Now the Biden administration is using that same policy to expel Haitians, along with migrants from other countries. Since Sunday, the Department of Homeland Security has sent more than 1,400 Haitians from Texas to Haiti on 12 expulsion flights. Many of the people being sent to Haiti had fled the country before Moïse’s death and the recent 7.2-magnitude earthquake. They’d been living and working in Latin America, but were reportedly hopeful that they’d finally be allowed into the United States with Biden in office.
Last week, federal judge Emmet Sullivan ruled that DHS cannot use Title 42 to expel migrant families with children. But Sullivan paused his order for two weeks to give the Biden administration time to put it in place. The Justice Department is now appealing the decision. Lee Gelernt, deputy director of the ACLU’s Immigrants’ Rights Project, said in a statement, “Rather than appeal the ruling, the administration should instead acknowledge that the court was correct to find Title 42 unlawful, and end the program entirely.”
Foote joined the Foreign Service in 1998, according to his LinkedIn profile. He served as the deputy chief of mission in Haiti in the early aughts, but his current assignment proved to be more than he could bear. As he wrote in his resignation letter to Blinken:
The people of Haiti, mired in poverty hostage to the terror, kidnappings, robberies and massacres of armed gangs and suffering under a corrupt government with gang alliances, simply cannot support the forced infusion of thousands of returned migrants lacking food, shelter, and money without additional, avoidable human tragedy.
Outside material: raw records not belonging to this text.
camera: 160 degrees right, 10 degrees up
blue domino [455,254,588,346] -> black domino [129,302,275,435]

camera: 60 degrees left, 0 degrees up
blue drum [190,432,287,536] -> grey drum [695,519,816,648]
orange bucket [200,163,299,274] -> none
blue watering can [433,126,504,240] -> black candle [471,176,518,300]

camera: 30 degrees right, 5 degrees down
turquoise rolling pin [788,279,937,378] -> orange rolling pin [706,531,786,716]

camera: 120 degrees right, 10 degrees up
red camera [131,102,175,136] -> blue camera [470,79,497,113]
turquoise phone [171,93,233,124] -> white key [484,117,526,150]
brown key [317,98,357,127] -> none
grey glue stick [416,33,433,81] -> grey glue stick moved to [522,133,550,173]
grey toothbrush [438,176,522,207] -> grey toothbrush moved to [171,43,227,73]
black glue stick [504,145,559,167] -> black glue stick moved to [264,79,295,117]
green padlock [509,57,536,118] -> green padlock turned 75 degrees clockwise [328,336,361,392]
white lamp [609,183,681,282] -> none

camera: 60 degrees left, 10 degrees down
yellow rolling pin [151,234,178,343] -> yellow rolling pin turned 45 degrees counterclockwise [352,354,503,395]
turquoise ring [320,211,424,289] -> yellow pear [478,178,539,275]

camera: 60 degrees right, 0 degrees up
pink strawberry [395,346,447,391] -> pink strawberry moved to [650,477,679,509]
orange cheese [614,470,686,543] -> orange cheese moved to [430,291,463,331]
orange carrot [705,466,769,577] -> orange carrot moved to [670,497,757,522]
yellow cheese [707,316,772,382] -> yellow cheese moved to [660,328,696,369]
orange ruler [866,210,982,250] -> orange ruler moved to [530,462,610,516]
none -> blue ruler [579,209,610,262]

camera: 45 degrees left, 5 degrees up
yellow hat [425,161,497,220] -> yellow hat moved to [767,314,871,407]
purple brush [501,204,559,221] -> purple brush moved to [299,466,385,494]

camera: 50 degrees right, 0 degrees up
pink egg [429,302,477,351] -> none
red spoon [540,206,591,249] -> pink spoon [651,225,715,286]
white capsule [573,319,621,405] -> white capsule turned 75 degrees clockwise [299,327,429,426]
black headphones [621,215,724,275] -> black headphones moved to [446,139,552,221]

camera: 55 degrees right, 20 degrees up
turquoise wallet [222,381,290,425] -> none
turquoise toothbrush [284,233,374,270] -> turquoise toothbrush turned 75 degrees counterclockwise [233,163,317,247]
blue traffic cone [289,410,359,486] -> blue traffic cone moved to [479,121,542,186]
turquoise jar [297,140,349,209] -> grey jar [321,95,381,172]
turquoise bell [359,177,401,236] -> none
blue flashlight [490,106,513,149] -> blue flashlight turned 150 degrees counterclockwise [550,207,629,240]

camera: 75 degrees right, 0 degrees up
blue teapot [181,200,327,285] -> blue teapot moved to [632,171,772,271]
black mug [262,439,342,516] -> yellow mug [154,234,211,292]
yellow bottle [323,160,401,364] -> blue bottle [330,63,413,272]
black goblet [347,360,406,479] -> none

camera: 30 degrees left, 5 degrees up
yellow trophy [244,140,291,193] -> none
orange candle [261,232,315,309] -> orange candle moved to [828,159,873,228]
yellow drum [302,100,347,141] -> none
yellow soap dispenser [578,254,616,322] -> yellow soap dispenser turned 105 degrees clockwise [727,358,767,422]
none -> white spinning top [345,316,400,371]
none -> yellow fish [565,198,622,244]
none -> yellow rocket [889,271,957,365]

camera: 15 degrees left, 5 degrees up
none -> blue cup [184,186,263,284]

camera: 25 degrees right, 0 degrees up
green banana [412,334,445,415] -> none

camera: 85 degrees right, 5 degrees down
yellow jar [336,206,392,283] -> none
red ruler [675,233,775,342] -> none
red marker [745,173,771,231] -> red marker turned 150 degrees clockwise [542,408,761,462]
The collapsed state is unable to provide security or basic services, and more refugees will fuel further desperation and crime. Surging migration to our borders will only grow as we add to Haiti’s unacceptable misery.
He is not alone in his discontent within the administration. One official at US Citizenship and Immigration Services, the DHS agency that handles many asylum claims, along with other forms of legal immigration, told Reuters they were “personally mortified” by the recent expulsions.
“It’s appalling, disgusting,” said another. “What do they believe in, if this is acceptable?”